» Problem description: Edit the rows below, replacing every "common name" with "vernacular name" and leaving all other text unchanged.

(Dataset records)

————————

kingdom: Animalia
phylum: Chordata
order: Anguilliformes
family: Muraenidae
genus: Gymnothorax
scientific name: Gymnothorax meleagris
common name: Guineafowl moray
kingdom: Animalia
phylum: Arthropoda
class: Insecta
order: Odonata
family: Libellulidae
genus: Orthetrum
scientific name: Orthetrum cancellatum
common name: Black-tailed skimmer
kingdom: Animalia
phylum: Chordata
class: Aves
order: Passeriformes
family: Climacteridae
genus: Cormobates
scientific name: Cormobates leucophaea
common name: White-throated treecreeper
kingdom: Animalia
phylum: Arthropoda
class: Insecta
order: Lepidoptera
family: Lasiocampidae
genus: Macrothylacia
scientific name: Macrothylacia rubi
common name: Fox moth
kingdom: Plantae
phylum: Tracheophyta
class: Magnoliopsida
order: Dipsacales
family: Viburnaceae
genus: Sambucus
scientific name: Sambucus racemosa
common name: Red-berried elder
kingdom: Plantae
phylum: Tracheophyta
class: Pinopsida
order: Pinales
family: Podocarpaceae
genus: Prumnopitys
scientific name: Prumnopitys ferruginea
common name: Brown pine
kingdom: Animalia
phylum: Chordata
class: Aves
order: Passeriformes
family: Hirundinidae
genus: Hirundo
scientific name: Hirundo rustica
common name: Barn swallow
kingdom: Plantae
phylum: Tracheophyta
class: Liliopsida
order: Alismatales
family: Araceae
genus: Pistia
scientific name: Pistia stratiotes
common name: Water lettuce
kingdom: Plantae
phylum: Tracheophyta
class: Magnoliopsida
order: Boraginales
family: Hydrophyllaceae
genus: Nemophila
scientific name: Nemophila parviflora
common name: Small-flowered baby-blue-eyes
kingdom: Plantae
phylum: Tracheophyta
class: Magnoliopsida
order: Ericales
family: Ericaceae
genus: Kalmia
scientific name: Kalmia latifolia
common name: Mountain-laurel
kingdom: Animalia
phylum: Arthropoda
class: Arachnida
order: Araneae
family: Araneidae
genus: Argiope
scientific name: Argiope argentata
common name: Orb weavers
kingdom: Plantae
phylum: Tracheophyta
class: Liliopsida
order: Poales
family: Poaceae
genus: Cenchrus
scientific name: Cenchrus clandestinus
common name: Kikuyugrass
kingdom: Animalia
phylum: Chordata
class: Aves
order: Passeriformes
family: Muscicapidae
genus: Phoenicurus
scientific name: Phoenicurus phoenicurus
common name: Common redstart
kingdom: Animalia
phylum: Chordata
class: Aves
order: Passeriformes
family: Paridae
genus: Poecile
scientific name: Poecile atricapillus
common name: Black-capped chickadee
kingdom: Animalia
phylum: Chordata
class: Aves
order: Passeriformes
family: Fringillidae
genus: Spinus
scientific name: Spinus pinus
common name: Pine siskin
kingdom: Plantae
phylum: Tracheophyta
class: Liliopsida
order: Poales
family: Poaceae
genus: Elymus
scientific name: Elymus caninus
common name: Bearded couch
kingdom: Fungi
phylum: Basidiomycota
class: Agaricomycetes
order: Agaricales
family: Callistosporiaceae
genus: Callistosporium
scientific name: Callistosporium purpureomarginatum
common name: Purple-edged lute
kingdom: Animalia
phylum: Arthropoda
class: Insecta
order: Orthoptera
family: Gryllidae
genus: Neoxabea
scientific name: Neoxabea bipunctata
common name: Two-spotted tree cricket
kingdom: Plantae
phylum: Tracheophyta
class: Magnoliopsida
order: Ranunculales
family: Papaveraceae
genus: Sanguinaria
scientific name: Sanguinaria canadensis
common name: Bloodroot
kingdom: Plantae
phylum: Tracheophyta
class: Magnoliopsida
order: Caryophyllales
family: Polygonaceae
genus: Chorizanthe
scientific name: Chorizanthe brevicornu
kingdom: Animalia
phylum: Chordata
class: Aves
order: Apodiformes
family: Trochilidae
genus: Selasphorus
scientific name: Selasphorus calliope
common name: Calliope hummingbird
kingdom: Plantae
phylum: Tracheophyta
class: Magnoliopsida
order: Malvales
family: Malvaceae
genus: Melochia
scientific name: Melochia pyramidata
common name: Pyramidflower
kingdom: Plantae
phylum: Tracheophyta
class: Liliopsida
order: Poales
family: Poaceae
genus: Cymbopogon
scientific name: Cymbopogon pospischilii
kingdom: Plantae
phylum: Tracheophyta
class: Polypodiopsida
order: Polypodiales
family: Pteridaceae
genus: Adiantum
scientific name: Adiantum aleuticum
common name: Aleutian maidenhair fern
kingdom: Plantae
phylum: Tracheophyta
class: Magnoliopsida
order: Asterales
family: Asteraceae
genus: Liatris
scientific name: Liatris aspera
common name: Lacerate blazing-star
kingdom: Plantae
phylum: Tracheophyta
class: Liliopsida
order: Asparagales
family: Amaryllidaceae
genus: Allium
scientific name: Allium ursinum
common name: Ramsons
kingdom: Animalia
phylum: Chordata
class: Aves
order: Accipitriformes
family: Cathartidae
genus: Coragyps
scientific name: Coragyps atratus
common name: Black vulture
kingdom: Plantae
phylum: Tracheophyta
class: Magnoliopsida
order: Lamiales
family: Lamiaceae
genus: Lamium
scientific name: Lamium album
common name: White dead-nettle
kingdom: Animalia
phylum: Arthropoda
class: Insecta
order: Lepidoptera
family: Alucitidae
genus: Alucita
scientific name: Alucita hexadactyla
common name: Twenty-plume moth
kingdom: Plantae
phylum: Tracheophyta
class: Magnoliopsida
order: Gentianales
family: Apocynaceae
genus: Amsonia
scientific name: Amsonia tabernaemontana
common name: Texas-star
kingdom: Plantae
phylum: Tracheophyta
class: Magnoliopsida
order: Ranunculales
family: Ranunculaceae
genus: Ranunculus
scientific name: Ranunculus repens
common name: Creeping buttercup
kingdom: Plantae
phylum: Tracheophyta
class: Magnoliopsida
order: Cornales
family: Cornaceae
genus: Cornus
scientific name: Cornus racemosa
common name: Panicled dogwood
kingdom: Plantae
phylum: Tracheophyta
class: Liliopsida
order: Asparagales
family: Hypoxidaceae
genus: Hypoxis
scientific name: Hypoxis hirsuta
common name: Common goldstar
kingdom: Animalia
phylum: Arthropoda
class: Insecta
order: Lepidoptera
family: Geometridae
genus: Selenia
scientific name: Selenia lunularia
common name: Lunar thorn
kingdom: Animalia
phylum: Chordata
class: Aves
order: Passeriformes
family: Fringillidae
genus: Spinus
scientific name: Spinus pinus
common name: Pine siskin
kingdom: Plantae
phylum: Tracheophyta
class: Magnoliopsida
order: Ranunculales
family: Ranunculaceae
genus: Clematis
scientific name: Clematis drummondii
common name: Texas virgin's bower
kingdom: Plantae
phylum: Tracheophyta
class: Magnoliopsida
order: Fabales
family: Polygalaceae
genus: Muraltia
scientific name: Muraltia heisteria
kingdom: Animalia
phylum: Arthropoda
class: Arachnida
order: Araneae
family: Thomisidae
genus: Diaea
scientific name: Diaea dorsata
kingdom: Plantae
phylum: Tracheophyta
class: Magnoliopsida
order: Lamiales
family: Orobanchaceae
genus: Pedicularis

————————

» Correct answer:
kingdom: Animalia
phylum: Chordata
order: Anguilliformes
family: Muraenidae
genus: Gymnothorax
scientific name: Gymnothorax meleagris
vernacular name: Guineafowl moray
kingdom: Animalia
phylum: Arthropoda
class: Insecta
order: Odonata
family: Libellulidae
genus: Orthetrum
scientific name: Orthetrum cancellatum
vernacular name: Black-tailed skimmer
kingdom: Animalia
phylum: Chordata
class: Aves
order: Passeriformes
family: Climacteridae
genus: Cormobates
scientific name: Cormobates leucophaea
vernacular name: White-throated treecreeper
kingdom: Animalia
phylum: Arthropoda
class: Insecta
order: Lepidoptera
family: Lasiocampidae
genus: Macrothylacia
scientific name: Macrothylacia rubi
vernacular name: Fox moth
kingdom: Plantae
phylum: Tracheophyta
class: Magnoliopsida
order: Dipsacales
family: Viburnaceae
genus: Sambucus
scientific name: Sambucus racemosa
vernacular name: Red-berried elder
kingdom: Plantae
phylum: Tracheophyta
class: Pinopsida
order: Pinales
family: Podocarpaceae
genus: Prumnopitys
scientific name: Prumnopitys ferruginea
vernacular name: Brown pine
kingdom: Animalia
phylum: Chordata
class: Aves
order: Passeriformes
family: Hirundinidae
genus: Hirundo
scientific name: Hirundo rustica
vernacular name: Barn swallow
kingdom: Plantae
phylum: Tracheophyta
class: Liliopsida
order: Alismatales
family: Araceae
genus: Pistia
scientific name: Pistia stratiotes
vernacular name: Water lettuce
kingdom: Plantae
phylum: Tracheophyta
class: Magnoliopsida
order: Boraginales
family: Hydrophyllaceae
genus: Nemophila
scientific name: Nemophila parviflora
vernacular name: Small-flowered baby-blue-eyes
kingdom: Plantae
phylum: Tracheophyta
class: Magnoliopsida
order: Ericales
family: Ericaceae
genus: Kalmia
scientific name: Kalmia latifolia
vernacular name: Mountain-laurel
kingdom: Animalia
phylum: Arthropoda
class: Arachnida
order: Araneae
family: Araneidae
genus: Argiope
scientific name: Argiope argentata
vernacular name: Orb weavers
kingdom: Plantae
phylum: Tracheophyta
class: Liliopsida
order: Poales
family: Poaceae
genus: Cenchrus
scientific name: Cenchrus clandestinus
vernacular name: Kikuyugrass
kingdom: Animalia
phylum: Chordata
class: Aves
order: Passeriformes
family: Muscicapidae
genus: Phoenicurus
scientific name: Phoenicurus phoenicurus
vernacular name: Common redstart
kingdom: Animalia
phylum: Chordata
class: Aves
order: Passeriformes
family: Paridae
genus: Poecile
scientific name: Poecile atricapillus
vernacular name: Black-capped chickadee
kingdom: Animalia
phylum: Chordata
class: Aves
order: Passeriformes
family: Fringillidae
genus: Spinus
scientific name: Spinus pinus
vernacular name: Pine siskin
kingdom: Plantae
phylum: Tracheophyta
class: Liliopsida
order: Poales
family: Poaceae
genus: Elymus
scientific name: Elymus caninus
vernacular name: Bearded couch
kingdom: Fungi
phylum: Basidiomycota
class: Agaricomycetes
order: Agaricales
family: Callistosporiaceae
genus: Callistosporium
scientific name: Callistosporium purpureomarginatum
vernacular name: Purple-edged lute
kingdom: Animalia
phylum: Arthropoda
class: Insecta
order: Orthoptera
family: Gryllidae
genus: Neoxabea
scientific name: Neoxabea bipunctata
vernacular name: Two-spotted tree cricket
kingdom: Plantae
phylum: Tracheophyta
class: Magnoliopsida
order: Ranunculales
family: Papaveraceae
genus: Sanguinaria
scientific name: Sanguinaria canadensis
vernacular name: Bloodroot
kingdom: Plantae
phylum: Tracheophyta
class: Magnoliopsida
order: Caryophyllales
family: Polygonaceae
genus: Chorizanthe
scientific name: Chorizanthe brevicornu
kingdom: Animalia
phylum: Chordata
class: Aves
order: Apodiformes
family: Trochilidae
genus: Selasphorus
scientific name: Selasphorus calliope
vernacular name: Calliope hummingbird
kingdom: Plantae
phylum: Tracheophyta
class: Magnoliopsida
order: Malvales
family: Malvaceae
genus: Melochia
scientific name: Melochia pyramidata
vernacular name: Pyramidflower
kingdom: Plantae
phylum: Tracheophyta
class: Liliopsida
order: Poales
family: Poaceae
genus: Cymbopogon
scientific name: Cymbopogon pospischilii
kingdom: Plantae
phylum: Tracheophyta
class: Polypodiopsida
order: Polypodiales
family: Pteridaceae
genus: Adiantum
scientific name: Adiantum aleuticum
vernacular name: Aleutian maidenhair fern
kingdom: Plantae
phylum: Tracheophyta
class: Magnoliopsida
order: Asterales
family: Asteraceae
genus: Liatris
scientific name: Liatris aspera
vernacular name: Lacerate blazing-star
kingdom: Plantae
phylum: Tracheophyta
class: Liliopsida
order: Asparagales
family: Amaryllidaceae
genus: Allium
scientific name: Allium ursinum
vernacular name: Ramsons
kingdom: Animalia
phylum: Chordata
class: Aves
order: Accipitriformes
family: Cathartidae
genus: Coragyps
scientific name: Coragyps atratus
vernacular name: Black vulture
kingdom: Plantae
phylum: Tracheophyta
class: Magnoliopsida
order: Lamiales
family: Lamiaceae
genus: Lamium
scientific name: Lamium album
vernacular name: White dead-nettle
kingdom: Animalia
phylum: Arthropoda
class: Insecta
order: Lepidoptera
family: Alucitidae
genus: Alucita
scientific name: Alucita hexadactyla
vernacular name: Twenty-plume moth
kingdom: Plantae
phylum: Tracheophyta
class: Magnoliopsida
order: Gentianales
family: Apocynaceae
genus: Amsonia
scientific name: Amsonia tabernaemontana
vernacular name: Texas-star
kingdom: Plantae
phylum: Tracheophyta
class: Magnoliopsida
order: Ranunculales
family: Ranunculaceae
genus: Ranunculus
scientific name: Ranunculus repens
vernacular name: Creeping buttercup
kingdom: Plantae
phylum: Tracheophyta
class: Magnoliopsida
order: Cornales
family: Cornaceae
genus: Cornus
scientific name: Cornus racemosa
vernacular name: Panicled dogwood
kingdom: Plantae
phylum: Tracheophyta
class: Liliopsida
order: Asparagales
family: Hypoxidaceae
genus: Hypoxis
scientific name: Hypoxis hirsuta
vernacular name: Common goldstar
kingdom: Animalia
phylum: Arthropoda
class: Insecta
order: Lepidoptera
family: Geometridae
genus: Selenia
scientific name: Selenia lunularia
vernacular name: Lunar thorn
kingdom: Animalia
phylum: Chordata
class: Aves
order: Passeriformes
family: Fringillidae
genus: Spinus
scientific name: Spinus pinus
vernacular name: Pine siskin
kingdom: Plantae
phylum: Tracheophyta
class: Magnoliopsida
order: Ranunculales
family: Ranunculaceae
genus: Clematis
scientific name: Clematis drummondii
vernacular name: Texas virgin's bower
kingdom: Plantae
phylum: Tracheophyta
class: Magnoliopsida
order: Fabales
family: Polygalaceae
genus: Muraltia
scientific name: Muraltia heisteria
kingdom: Animalia
phylum: Arthropoda
class: Arachnida
order: Araneae
family: Thomisidae
genus: Diaea
scientific name: Diaea dorsata
kingdom: Plantae
phylum: Tracheophyta
class: Magnoliopsida
order: Lamiales
family: Orobanchaceae
genus: Pedicularis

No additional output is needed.